→ GIVEN ENTRIES
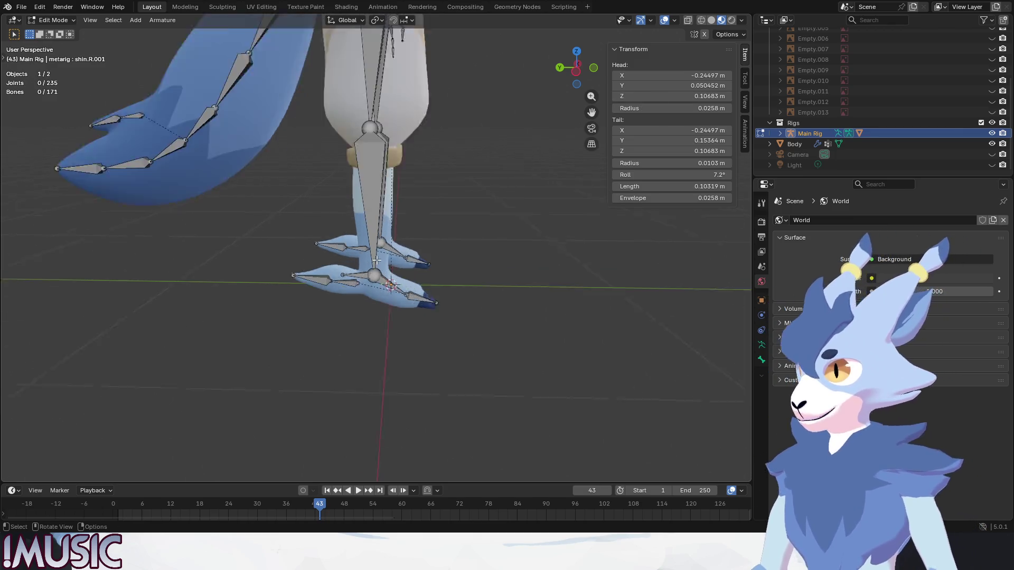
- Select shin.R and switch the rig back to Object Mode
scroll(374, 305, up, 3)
--
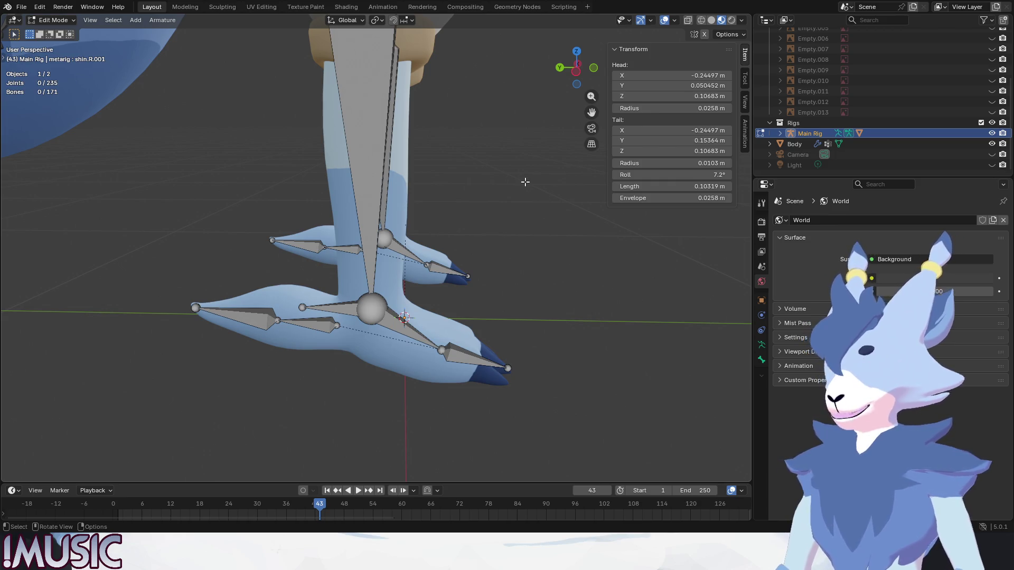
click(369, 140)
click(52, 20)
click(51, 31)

→ PROBLEM REQUIREMENTS
Retype exactly the lines above, from the one with "- Select shin.R" through the one with "scroll(374, 305, up, 3)", inclusive.

→ OUTPUT OF THE TASK
- Select shin.R and switch the rig back to Object Mode
scroll(374, 305, up, 3)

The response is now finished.